- Problem requirements
Begin at the line below that has "[230,209,343,225] ibídem tipifica: ->" and stop after the line that has "(640, 420) // -> (309, 883) none". Please restate only those lines, word for word.

- Given records
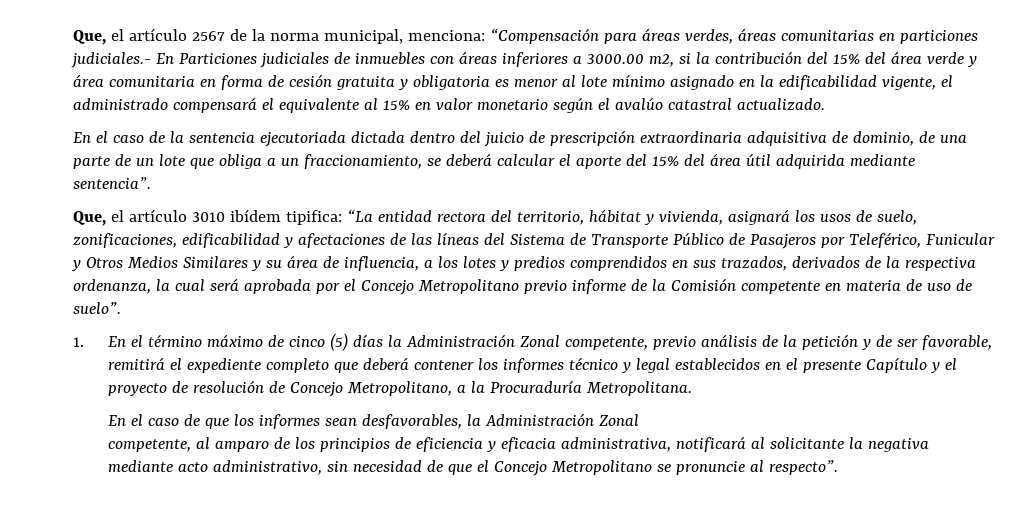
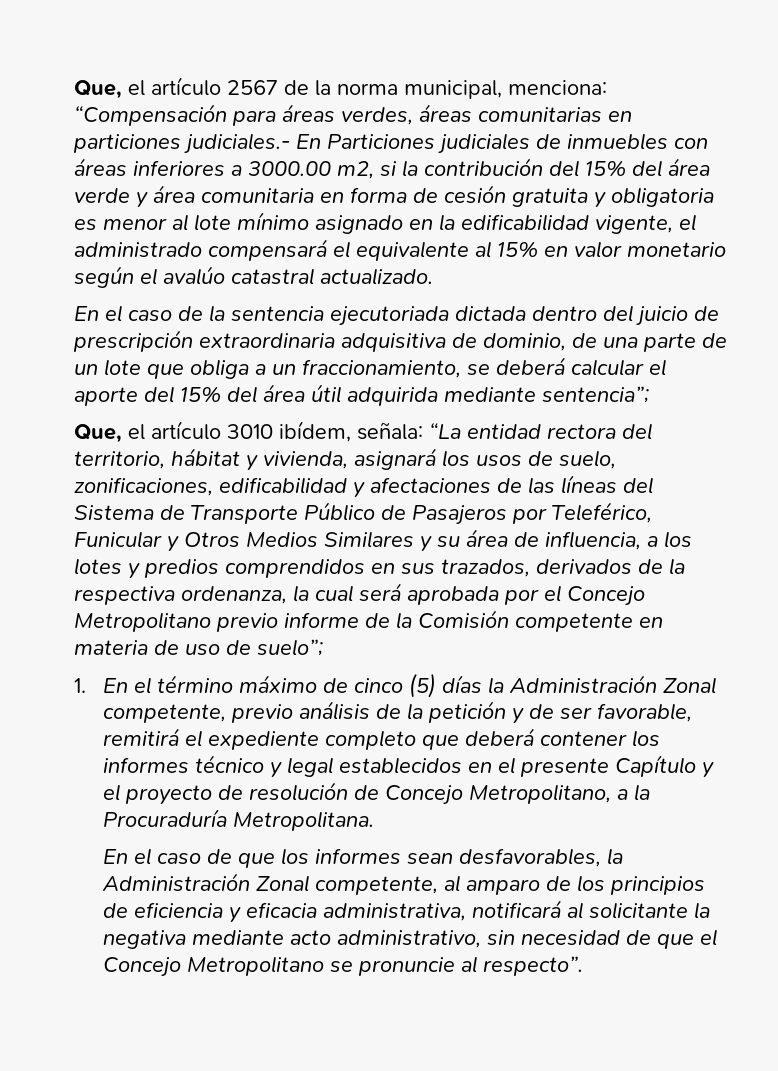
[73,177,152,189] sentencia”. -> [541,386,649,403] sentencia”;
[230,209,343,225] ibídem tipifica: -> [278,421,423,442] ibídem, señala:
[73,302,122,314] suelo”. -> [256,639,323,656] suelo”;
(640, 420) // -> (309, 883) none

--

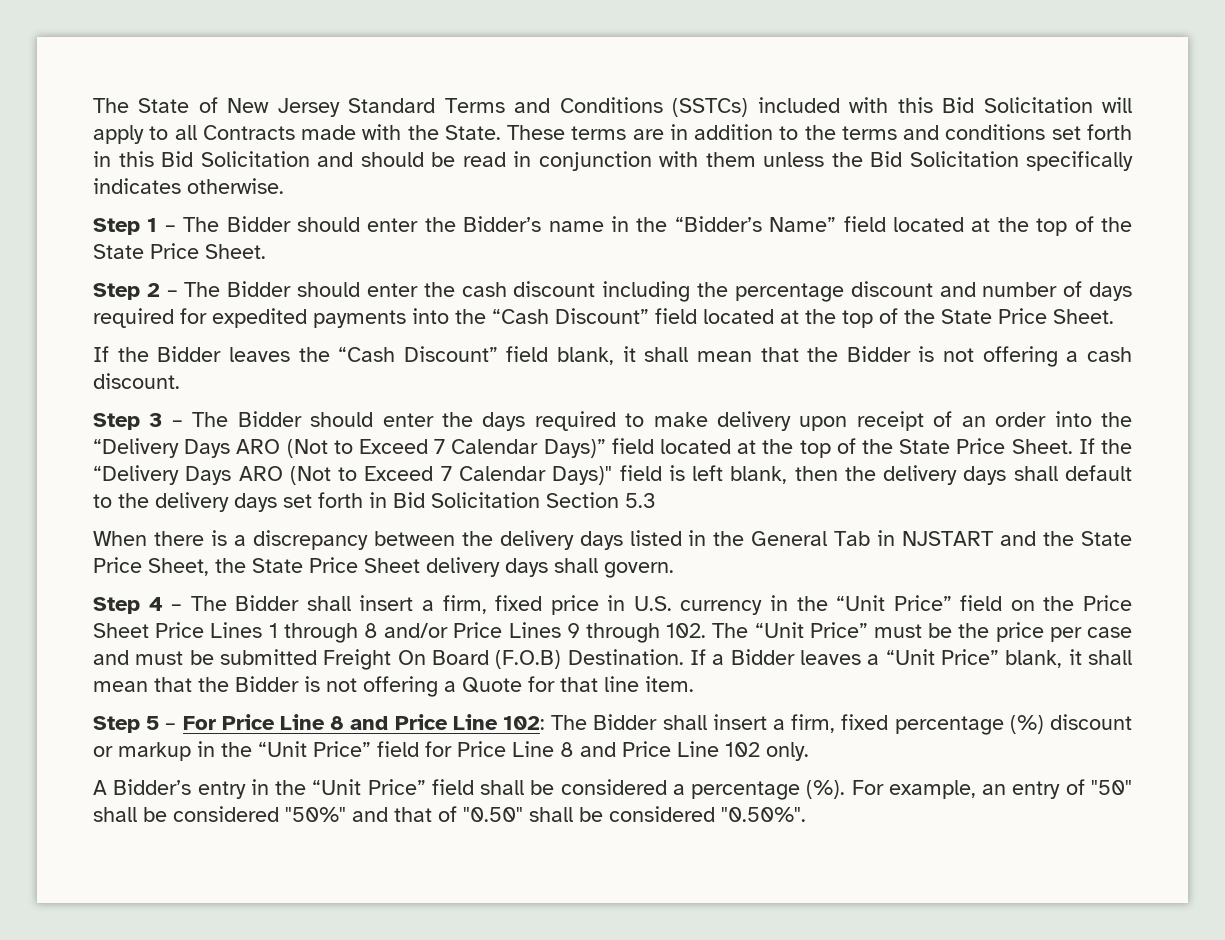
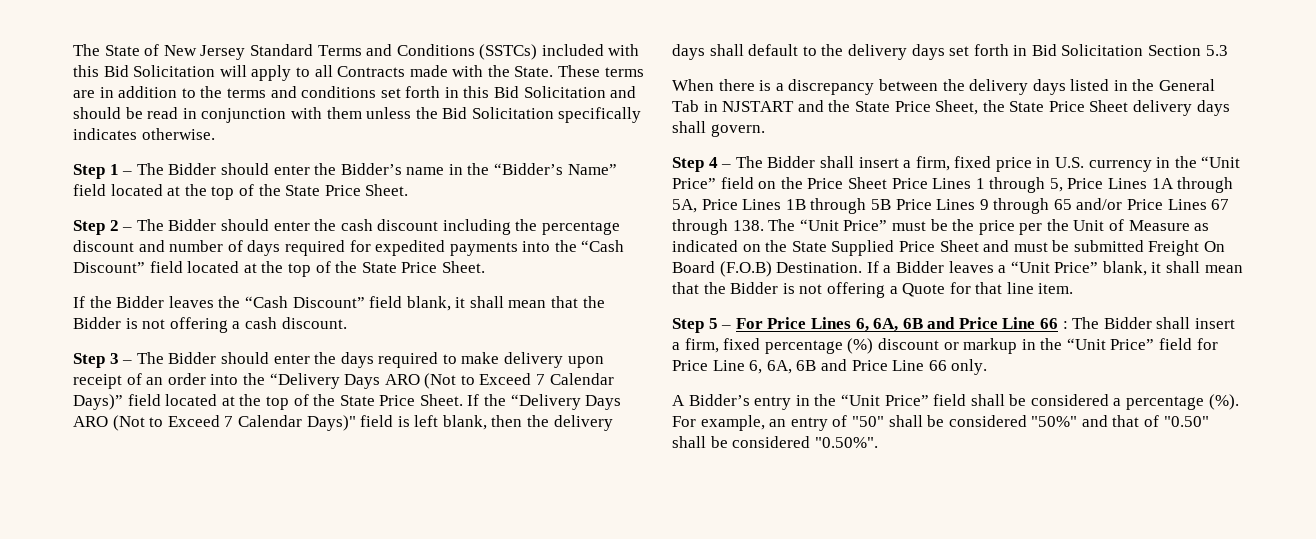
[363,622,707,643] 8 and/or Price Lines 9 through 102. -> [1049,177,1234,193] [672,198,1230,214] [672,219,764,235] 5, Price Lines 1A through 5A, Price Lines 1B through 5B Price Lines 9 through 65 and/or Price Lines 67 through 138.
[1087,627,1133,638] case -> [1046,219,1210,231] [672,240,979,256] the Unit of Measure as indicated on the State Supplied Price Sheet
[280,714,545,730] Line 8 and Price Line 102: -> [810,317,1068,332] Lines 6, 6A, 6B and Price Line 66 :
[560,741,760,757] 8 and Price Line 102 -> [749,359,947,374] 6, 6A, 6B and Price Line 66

- The answer
[230,209,343,225] ibídem tipifica: -> [278,421,423,442] ibídem, señala:
[73,302,122,314] suelo”. -> [256,639,323,656] suelo”;
(640, 420) // -> (309, 883) none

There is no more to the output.